A number of measures can provide visibility into a company's pricing strength.
Tracking and monitoring the average selling price (ASP) of products over time is a good indicator of the relative pricing strength of a product in the market. ASP will decline, often rapidly, in highly competitive situations. In many markets, customers expect lower pricing over time as a result of expected efficiencies and savings.
Tracking the level of pricing discounts is a useful indicator of pricing strength that also quantifies the magnitude of any pricing erosion.
The lost orders measure provides insight into future revenue and pricing trends. Orders lost on the basis of pricing are of particular concern, since they foreshadow a decrease in both revenue and margins.
Capturing and monitoring price and performance characteristics of competitive products is a good way to anticipate changes in relative pricing strength. If a competitor introduces a product with better performance attributes, the pricing dynamics in the market are likely to change in very short order.
The pricing and performance measures previously described can be combined with the market share analysis and other measures discussed under revenue growth to help form a complete view of the competitive landscape in the context of pricing and gross margins. For example, it is possible that a company is holding firm on pricing but losing market share to lower‐priced competitors.

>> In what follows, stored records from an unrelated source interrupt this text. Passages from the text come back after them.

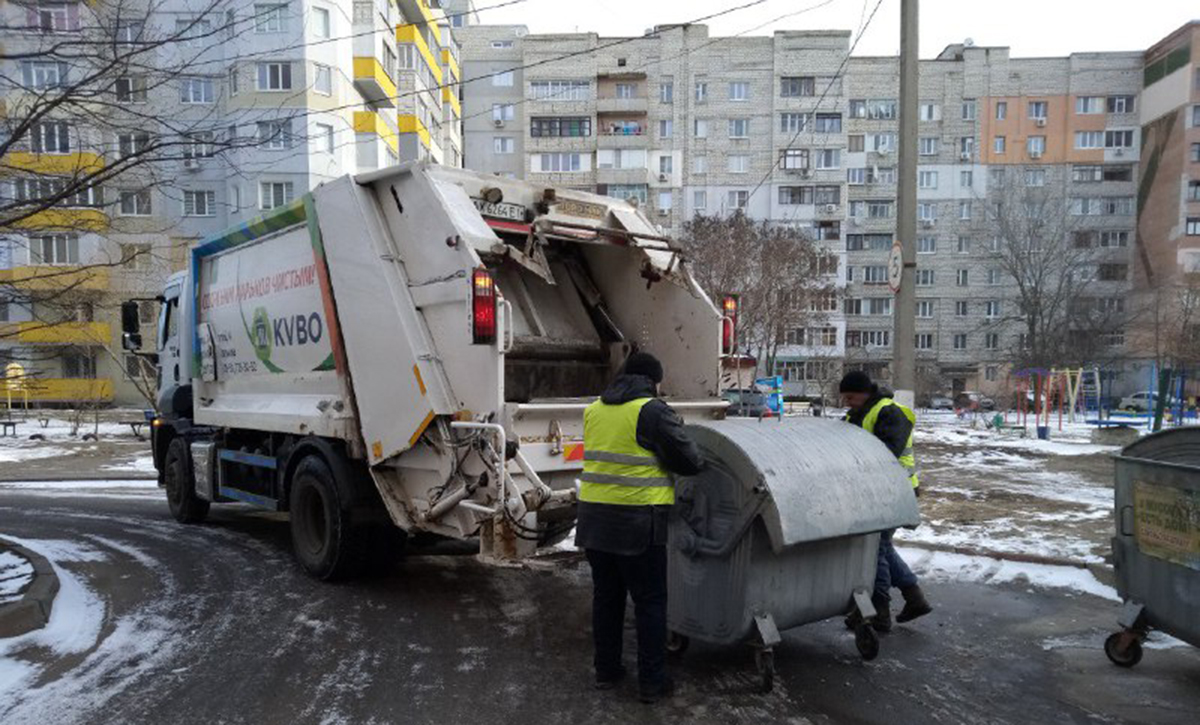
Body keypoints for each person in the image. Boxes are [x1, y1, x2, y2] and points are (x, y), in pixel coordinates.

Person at [576, 351, 705, 704]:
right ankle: (652, 682)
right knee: (649, 603)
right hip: (637, 524)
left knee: (607, 598)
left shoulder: (594, 410)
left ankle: (607, 671)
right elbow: (690, 461)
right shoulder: (652, 411)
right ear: (653, 380)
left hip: (594, 521)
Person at [839, 370, 933, 632]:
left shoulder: (889, 411)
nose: (846, 401)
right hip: (874, 491)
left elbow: (885, 452)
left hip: (893, 489)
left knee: (875, 551)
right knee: (881, 547)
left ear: (864, 392)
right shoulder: (855, 414)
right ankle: (914, 598)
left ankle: (878, 612)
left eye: (850, 396)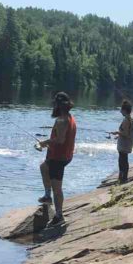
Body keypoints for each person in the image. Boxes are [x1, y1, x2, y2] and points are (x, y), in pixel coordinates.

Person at [36, 91, 77, 226]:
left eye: (55, 104)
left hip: (58, 158)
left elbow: (60, 140)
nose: (54, 106)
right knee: (43, 167)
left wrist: (45, 142)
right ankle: (47, 196)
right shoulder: (70, 117)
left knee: (57, 188)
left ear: (59, 105)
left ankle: (59, 216)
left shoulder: (61, 120)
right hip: (65, 155)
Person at [113, 98, 133, 184]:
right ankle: (123, 177)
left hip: (124, 145)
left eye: (121, 110)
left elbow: (125, 133)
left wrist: (117, 132)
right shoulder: (132, 119)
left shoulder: (127, 120)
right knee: (124, 160)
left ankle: (123, 178)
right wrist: (118, 135)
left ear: (125, 110)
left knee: (122, 160)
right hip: (127, 143)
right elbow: (127, 132)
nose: (120, 112)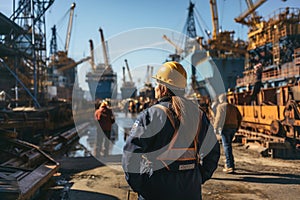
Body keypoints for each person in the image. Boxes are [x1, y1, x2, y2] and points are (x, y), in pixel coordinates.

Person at [122, 61, 220, 200]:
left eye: (157, 84)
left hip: (156, 190)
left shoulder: (150, 115)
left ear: (163, 87)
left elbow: (130, 156)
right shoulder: (198, 115)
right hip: (190, 190)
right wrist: (198, 177)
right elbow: (212, 151)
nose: (155, 88)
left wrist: (141, 185)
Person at [214, 93, 242, 174]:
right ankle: (229, 163)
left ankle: (229, 166)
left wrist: (215, 128)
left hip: (225, 128)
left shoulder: (221, 107)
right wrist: (237, 127)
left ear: (221, 99)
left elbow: (218, 118)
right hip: (233, 127)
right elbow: (240, 117)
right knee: (228, 145)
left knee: (226, 146)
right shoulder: (233, 107)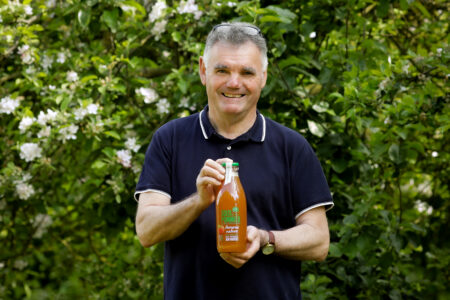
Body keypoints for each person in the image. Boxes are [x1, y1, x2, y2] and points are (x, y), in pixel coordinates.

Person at [135, 22, 334, 300]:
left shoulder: (292, 147)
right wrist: (199, 201)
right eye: (222, 70)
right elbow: (146, 230)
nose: (234, 82)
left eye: (247, 72)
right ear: (204, 70)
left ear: (263, 77)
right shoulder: (170, 139)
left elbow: (319, 241)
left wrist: (266, 239)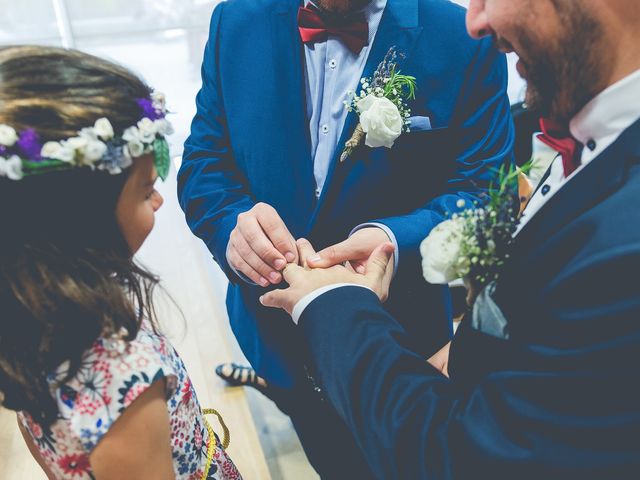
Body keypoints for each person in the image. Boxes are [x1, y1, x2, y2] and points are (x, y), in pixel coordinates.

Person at [260, 0, 640, 477]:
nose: (477, 20)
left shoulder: (627, 246)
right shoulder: (600, 141)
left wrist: (334, 303)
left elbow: (458, 461)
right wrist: (468, 352)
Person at [178, 0, 514, 475]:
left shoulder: (463, 35)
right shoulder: (237, 19)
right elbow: (204, 159)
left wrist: (392, 238)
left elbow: (484, 193)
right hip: (274, 334)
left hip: (402, 342)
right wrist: (231, 224)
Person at [0, 46, 240, 480]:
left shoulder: (28, 312)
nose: (159, 199)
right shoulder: (123, 376)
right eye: (146, 189)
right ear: (79, 216)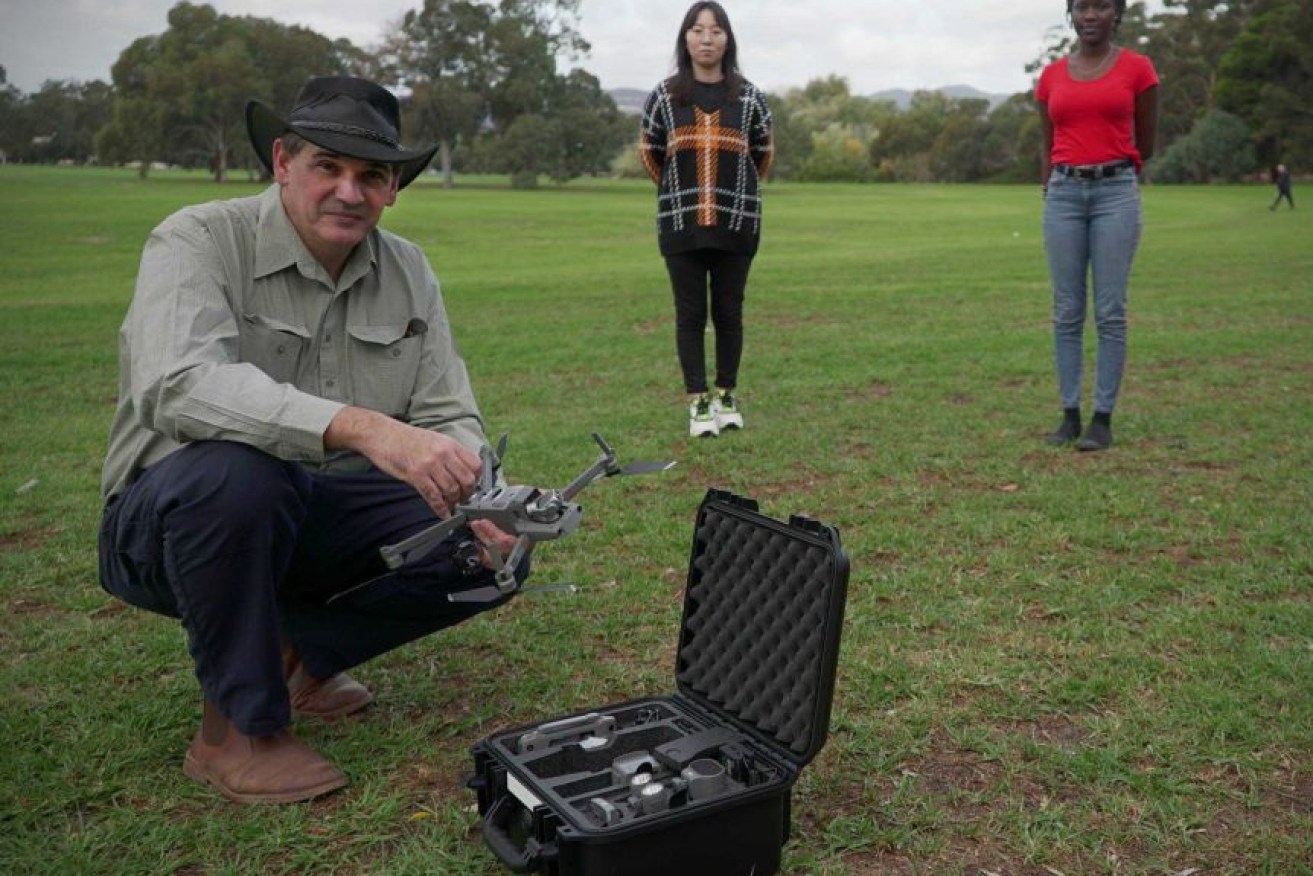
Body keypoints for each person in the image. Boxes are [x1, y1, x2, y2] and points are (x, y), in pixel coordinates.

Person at [97, 76, 527, 804]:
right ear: (282, 162)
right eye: (328, 166)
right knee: (240, 472)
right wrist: (361, 426)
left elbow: (449, 413)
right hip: (171, 524)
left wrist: (483, 498)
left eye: (372, 176)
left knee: (486, 545)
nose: (349, 192)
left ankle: (295, 660)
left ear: (393, 189)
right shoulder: (196, 238)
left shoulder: (408, 270)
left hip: (312, 517)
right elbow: (175, 382)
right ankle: (234, 732)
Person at [639, 1, 773, 438]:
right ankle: (698, 403)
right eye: (698, 31)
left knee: (730, 313)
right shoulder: (664, 96)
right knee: (690, 314)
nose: (707, 39)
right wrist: (684, 193)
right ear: (685, 39)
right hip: (682, 225)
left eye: (716, 31)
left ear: (728, 39)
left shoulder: (750, 97)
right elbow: (651, 154)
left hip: (738, 224)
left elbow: (762, 155)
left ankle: (727, 395)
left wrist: (734, 195)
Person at [1037, 0, 1159, 451]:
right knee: (1067, 311)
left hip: (1115, 193)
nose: (1091, 15)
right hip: (1064, 195)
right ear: (1072, 13)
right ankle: (1069, 414)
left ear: (1117, 13)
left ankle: (1102, 418)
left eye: (1101, 6)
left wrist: (1116, 172)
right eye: (1082, 7)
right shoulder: (1051, 76)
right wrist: (1050, 187)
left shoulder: (1138, 69)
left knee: (1110, 312)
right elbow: (1047, 143)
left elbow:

Based on the most important drivers and issues impacting current and future pricing and gross margins, a performance dashboard as shown in Figure 15.11 could be created to provide visibility for managers. Again, the selection of the individual measures to include in the dashboard is extremely important. There should be an emphasis on leading and predictive indicators of competitive forces and pricing. The measures should focus on the most important drivers and should be modified over time as appropriate.
Revenue growth and relative pricing strength are among the most important value drivers. Yet in spite of this importance, managers often do a better job in measuring and managing other value drivers. Revenue planning is inherently difficult owing to the complexity of drivers and the impact of external factors. However, managers can greatly increase their ability to build and sustain shareholder value by improving their discipline over projecting, measuring, and growing revenue.
Relative pricing strength is a key driver of value and is realized by holding a strong competitive advantage. Companies that enjoy a strong competitive advantage or have a unique product offering will enjoy strong product margins. It is important to distinguish between strong operating margins resulting from pricing strength and those due to operational efficiency. Over time, competitive advantage and pricing strength often dissipate. This unfavorable impact to margins can be offset by improving operational effectiveness, our topic for Chapter 16.